Text passage:
*** Begin section ***
Penal Code section 6030 requires the Board of Corrections to establish the minimum standards for local detention facilities. Pursuant to that provision the Board has promulgated California Administrative Code, title 15, section 1062. That section provides: “The facility administrator or the facility manager shall develop and implement an inmate visiting plan. Such a plan shall provide for as many visits and visitors as facility schedules, space, and number of personnel will allow. For sentenced prisoners in Type I facilities and all prisoners in Type II facilities there shall be allowed no fewer than two visits totaling at least one hour per inmate each week. In Type III and Type IV facilities there shall be allowed one or more visits, totaling at least one hour, per week. [¶ ] Contact visits shall be allowed at least to minimum security prisoners housed in Type III and Type IV facilities and in Type II facilities which are designed and constructed for contact visits.”
Petitioner argues that this administrative regulation requires that she be permitted contact visits. We must disagree. Types I, II, III, and IV facilities are defined in California Administrative Code, title 15, section 1006. Subdivision (4) of that section provides that a Type II facility is “a local detention facility used for the detention of persons pending arraignment, after arraignment and during trial, and upon a sentence of commitment. Detention in such facilities may be indefinite during trial and up to one year upon commitment.” Petitioner is clearly confined in a Type II facility. A Type III facility is a facility which is only used for convicted and sentenced persons, and a Type IV facility is used for inmates eligible for work or education furlough and other programs involving inmate access to the community. (Cal.Admin.Code, tit. 15, § 1006, subds. (5), (6).) A Type I facility is used only for short term pretrial detention, under 48 hours excluding holidays and weekends after booking. (Id., at subd. (3).) Contact visits are required at Type II facilities only when the facility is designed and constructed for contact visitation. (Cal.Admin.Code, tit. 15, § 1062.) The evidence in the superior court established that the Rio Consumnes Correctional Center where petitioner is being held was not so designed or constructed and thus it does not appear that contact visitation is required by the regulations of the Board of Corrections concerning local facilities.
The petition for a writ of habeas corpus is denied. The order to show cause previously issued is discharged.
1. Actually, the Supreme Court granted the petition for hearing and transferred the matter to that court. It then issued an order to show cause returnable before this court, but failed to transfer the matter back to this court. Such a retransfer, however, may be implied from the procedure employed.
2. The Supreme Court may yet decide this question, since it has granted certiorari in Jones v. Diamond, supra, under the name Ledbetter v. Jones, 452 U.S. 959, 101 S.Ct. 3106, 69 L.Ed.2d 970.
SPARKS, Associate Justice.
PUGLIA, P. J., and CARR, J., concur.
*** End section ***
Problem set:
1 - Answer these questions using the court opinion above.
(a) Which section of the Penal Code requires the Board of Corrections to set minimum standards for local detention facilities?
(b) In what facility is petitioner being held?
(c) Which two justices concur?
2 - Copy the court opinion word for word, from "2. The Supreme" to "69 L.Ed.2d 970.".

Data section:
*** Begin section ***
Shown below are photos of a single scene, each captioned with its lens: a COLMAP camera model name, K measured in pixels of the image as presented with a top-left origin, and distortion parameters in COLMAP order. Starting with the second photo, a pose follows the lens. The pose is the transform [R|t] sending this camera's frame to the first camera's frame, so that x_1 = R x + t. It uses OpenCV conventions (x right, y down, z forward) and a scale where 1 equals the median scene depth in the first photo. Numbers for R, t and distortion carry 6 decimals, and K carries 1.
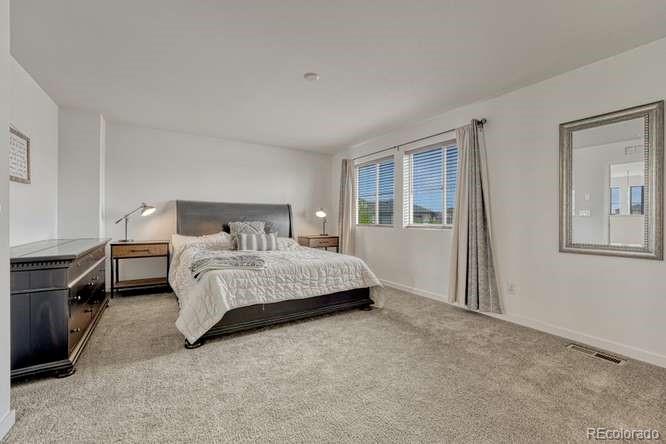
lens RADIAL K [[280.7, 0, 330.6], [0, 280.7, 221.6], [0, 0, 1]] dist [-0.012416, 0.001201]
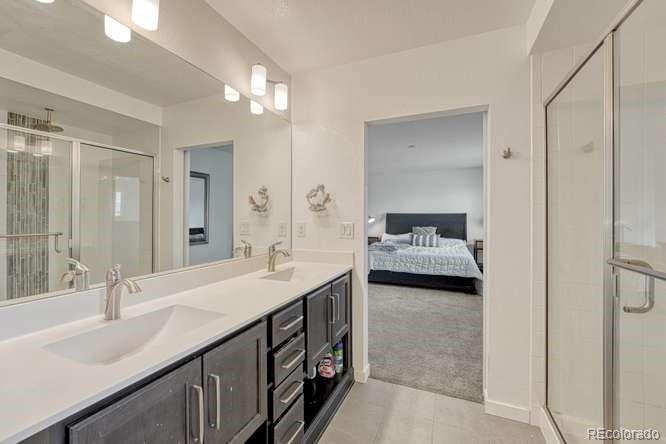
lens RADIAL K [[280.7, 0, 327.8], [0, 280.7, 221.7], [0, 0, 1]] dist [-0.012416, 0.001201]
pose [[0.566049, 0.006920, -0.824342, 0.719146], [-0.006984, 0.999969, 0.003599, -0.030783], [0.824342, 0.003720, 0.566080, -0.289134]]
*** End section ***
Solutions by task:
1 -
(a) Section 6030
(b) The Rio Consumnes Correctional Center
(c) Puglia, P. J., and Carr, J.

2 -
2. The Supreme Court may yet decide this question, since it has granted certiorari in Jones v. Diamond, supra, under the name Ledbetter v. Jones, 452 U.S. 959, 101 S.Ct. 3106, 69 L.Ed.2d 970.